Ferula sinkiangensis against gastric cancer: a network pharmacology, molecular docking and cell experiment study

Ferula sinkiangensis (F. sinkiangensis) is a traditional Chinese medicine that has been used for thousands of years to treat stomach ailments. To identify the main active compounds and explore the mechanisms underlying the therapeutic effect of F. sinkiangensis against gastric cancer (GC) by network pharmacology, molecular docking analysis and cell experiment.

This study revealed that F. sinkiangensis has an antitumor effect in in vitro experiment, and that the mechanism of F. sinkiangensis in GC treatment shows characteristics of multi-components, multi-targets, and multi-pathways, which provides a theoretical basis for its clinical application and subsequent experimental verification.

Based on a review of the literature and previous experiments conducted by our research group, the active compounds of F. sinkiangensis were obtained. Active compounds and their target genes were screened from SwissADME, Pubchem, and Pharmmapper databases. GC-related target genes were obtained from GeneCards. The drug-compound-target-disease (D-C-T-D) network and protein-protein interaction (PPI) network were constructed by Cytoscape 3.7.2 and STRING database, and the core target genes and core active compounds were identified. Gene Ontology (GO) analysis and Kyoto Encyclopedia of Genes and Genomes (KEGG) pathway enrichment analysis were conducted using the R package clusterProfiler. The core genes with high expression in GC were screened, which correlated with a poor prognosis using the GEPIA, UALCAN, HPA, and KMplotter databases. KEGG signaling pathway analysis was further conducted to predict the mechanism of F. sinkiangensis during the process of GC inhibition. The AutoDock vina 1.1.2 program was used to verify the molecular docking of the core active compounds and core target genes. MTT, Transwell, and Wound healing assay were used to detect the effects of ethyl acetate extract of F. sinkiangensis on the proliferation, invasion, and apoptosis of GC cells.

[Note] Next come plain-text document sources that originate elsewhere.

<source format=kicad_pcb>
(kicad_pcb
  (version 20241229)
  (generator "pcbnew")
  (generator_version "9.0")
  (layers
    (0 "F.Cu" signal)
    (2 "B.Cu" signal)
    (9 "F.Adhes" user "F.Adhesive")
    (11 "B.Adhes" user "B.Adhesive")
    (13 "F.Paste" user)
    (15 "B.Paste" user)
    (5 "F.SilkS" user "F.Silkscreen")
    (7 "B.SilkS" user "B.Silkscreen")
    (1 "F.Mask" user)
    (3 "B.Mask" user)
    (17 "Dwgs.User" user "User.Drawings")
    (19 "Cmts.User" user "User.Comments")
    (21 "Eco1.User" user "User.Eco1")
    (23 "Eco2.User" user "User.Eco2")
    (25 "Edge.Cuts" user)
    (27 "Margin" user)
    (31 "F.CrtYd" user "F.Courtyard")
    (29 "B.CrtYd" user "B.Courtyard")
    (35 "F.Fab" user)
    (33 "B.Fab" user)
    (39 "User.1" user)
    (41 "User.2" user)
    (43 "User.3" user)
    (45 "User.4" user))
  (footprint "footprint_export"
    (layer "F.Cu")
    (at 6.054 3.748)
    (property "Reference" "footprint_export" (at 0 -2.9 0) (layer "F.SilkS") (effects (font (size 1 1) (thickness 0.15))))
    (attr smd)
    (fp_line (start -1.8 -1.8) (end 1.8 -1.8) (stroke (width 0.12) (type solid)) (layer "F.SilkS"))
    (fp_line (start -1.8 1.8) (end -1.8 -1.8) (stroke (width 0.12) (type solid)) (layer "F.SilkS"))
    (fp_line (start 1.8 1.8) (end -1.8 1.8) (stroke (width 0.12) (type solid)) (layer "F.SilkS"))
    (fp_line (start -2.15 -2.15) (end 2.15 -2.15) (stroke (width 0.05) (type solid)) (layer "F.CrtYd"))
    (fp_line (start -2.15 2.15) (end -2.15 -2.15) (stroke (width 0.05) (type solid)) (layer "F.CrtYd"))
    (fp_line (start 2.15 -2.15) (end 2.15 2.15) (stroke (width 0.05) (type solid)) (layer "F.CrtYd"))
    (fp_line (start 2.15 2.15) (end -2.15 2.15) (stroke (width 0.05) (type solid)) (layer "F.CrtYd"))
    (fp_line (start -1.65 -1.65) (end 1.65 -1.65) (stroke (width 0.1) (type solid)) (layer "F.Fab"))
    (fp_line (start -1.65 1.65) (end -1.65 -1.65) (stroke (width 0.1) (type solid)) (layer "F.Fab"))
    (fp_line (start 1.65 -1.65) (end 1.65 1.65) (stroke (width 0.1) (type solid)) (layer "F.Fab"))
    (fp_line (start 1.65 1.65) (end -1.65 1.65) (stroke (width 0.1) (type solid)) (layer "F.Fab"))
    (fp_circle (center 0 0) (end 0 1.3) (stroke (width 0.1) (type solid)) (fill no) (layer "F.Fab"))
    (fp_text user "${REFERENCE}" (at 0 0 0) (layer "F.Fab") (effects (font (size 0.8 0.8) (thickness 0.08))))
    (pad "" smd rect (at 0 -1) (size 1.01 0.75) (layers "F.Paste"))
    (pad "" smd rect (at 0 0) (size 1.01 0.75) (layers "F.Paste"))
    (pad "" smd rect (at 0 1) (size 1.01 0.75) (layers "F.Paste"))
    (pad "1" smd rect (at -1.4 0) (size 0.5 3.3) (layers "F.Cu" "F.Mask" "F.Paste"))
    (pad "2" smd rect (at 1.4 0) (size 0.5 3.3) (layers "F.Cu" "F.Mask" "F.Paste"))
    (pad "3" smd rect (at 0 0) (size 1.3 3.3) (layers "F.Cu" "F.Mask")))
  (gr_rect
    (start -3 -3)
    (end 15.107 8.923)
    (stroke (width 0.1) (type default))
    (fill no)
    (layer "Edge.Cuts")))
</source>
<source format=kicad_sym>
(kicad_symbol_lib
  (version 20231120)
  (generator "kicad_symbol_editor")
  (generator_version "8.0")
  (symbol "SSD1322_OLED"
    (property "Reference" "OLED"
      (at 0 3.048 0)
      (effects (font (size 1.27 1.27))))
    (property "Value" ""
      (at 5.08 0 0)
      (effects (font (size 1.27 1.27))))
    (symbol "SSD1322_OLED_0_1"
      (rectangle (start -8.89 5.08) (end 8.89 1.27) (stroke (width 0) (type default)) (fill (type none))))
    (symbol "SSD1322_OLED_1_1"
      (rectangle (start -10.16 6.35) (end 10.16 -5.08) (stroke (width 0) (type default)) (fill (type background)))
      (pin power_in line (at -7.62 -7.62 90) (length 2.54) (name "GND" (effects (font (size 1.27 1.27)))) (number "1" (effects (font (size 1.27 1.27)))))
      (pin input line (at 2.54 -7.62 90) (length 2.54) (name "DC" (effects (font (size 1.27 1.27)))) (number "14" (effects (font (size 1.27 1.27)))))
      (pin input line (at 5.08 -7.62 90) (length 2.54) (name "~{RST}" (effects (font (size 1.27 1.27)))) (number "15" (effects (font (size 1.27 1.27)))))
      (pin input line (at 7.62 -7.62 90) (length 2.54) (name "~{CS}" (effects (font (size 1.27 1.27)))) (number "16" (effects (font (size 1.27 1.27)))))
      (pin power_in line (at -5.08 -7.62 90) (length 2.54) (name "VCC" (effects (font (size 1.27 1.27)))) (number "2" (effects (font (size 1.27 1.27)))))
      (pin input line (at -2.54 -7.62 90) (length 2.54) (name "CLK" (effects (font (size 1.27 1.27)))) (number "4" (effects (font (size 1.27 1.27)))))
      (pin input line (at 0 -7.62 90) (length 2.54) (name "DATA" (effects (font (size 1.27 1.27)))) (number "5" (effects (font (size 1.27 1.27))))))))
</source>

Final results indicated that the active compounds include Farnesiferol C, Assafoetidin, Lehmannolone, Badrakemone, etc. The identified core target genes were GPI, TKT, GLYCTK, ERBB2, GAPDH, etc. The Glycolysis/Gluconeogenesis pathway and the Pentose Phosphate pathway might play important roles in the treatment of GC with F. sinkiangensis. The data from the study showed that F. sinkiangensis was able to inhibit the proliferation of GC cells. Meanwhile, F. sinkiangensis remarkedly repressed the invasion and migration of GC cells in in vitro experiment. Conclusions: This study revealed that F. sinkiangensis has an antitumor effect in in vitro experiment, and that the mechanism of F. sinkiangensis in GC treatment shows characteristics of multi-components, multi-targets, and multi-pathways, which provides a theoretical basis for its clinical application and subsequent experimental verification.